Clark Atlanta was recently awarded a nearly $12 million grant to establish a “Knowledge Metaverse” hub for its teachers and students. The virtual reality-focused platform EON Reality awarded the grant.

The Knowledge Metaverse is an immersive world. It combines the real world with digital information and extended reality, similar to immersive experiences.

The Knowledge Metaverse “amplifies access and engagement in learning by combining the real world with digital information and extended reality similar to immersive experiences that have become increasingly popular in arts, gaming and entertainment,” according to a school release,

The grant will allow Clark Atlanta University to improve learning and training among faculty and students. Thanks to EON Reality’s work, the Knowledge Metaverse will enable the university to “offer training to their faculty and students augmenting traditional in-person and online instruction.”

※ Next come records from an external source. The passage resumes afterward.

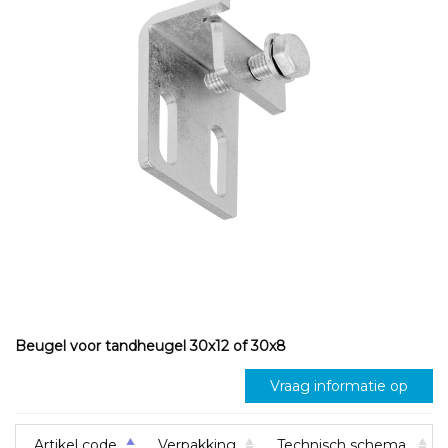
Beugel voor tandheugel 30x12 of 30x8
Vraag informatie op
Artikel code
Verpakking
Technisch schema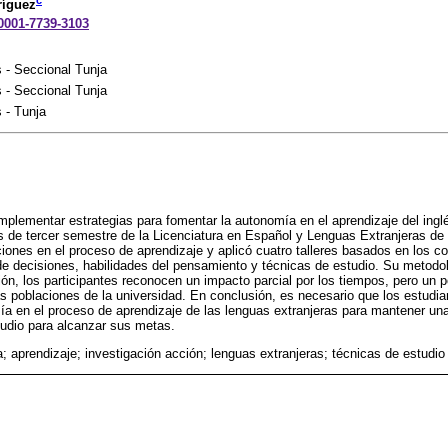
ríguez
-0001-7739-3103
 - Seccional Tunja
 - Seccional Tunja
 - Tunja
mplementar estrategias para fomentar la autonomía en el aprendizaje del ing
s de tercer semestre de la Licenciatura en Español y Lenguas Extranjeras de 
aciones en el proceso de aprendizaje y aplicó cuatro talleres basados en los c
de decisiones, habilidades del pensamiento y técnicas de estudio. Su metodol
ión, los participantes reconocen un impacto parcial por los tiempos, pero un p
as poblaciones de la universidad. En conclusión, es necesario que los estudia
a en el proceso de aprendizaje de las lenguas extranjeras para mantener un
udio para alcanzar sus metas.
; aprendizaje; investigación acción; lenguas extranjeras; técnicas de estudio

Clark Atlanta is the first HBCU to receive such a grant, and the school said the funding would allow them to “offer training to their faculty and students augmenting traditional in-person and online instruction.”

“As we accelerate our momentum, these essential partnerships support our efforts to step into the future of interactive teaching and to learn through relevant and future-focused innovations.” In a statement, CAU president George T. French Jr. said.

EON first announced the Knowledge Metaverse project in July 2021.

Using the metaverse as an educational tool is increasing, especially at the college level.  Students and teachers can meet up in the digital space via their virtual reality headsets from anywhere. 

Here’s how it works: In a history class in the metaverse, for example, students can be “transported” to the era they are studying and see virtual renditions of historical events in an immersive 3D environment. 

But there are downsides to learning in the metaverse, reports Coin Telegraph. Students with disabilities such as hearing and vision problems might have difficulties attending a metaverse class.

It also might be difficult for cash-strapped schools and students to acquire virtual reality headsets, which would be needed for metaverse classes. As such, Coin telegraph notes education will be limited to a select few and not to the majority.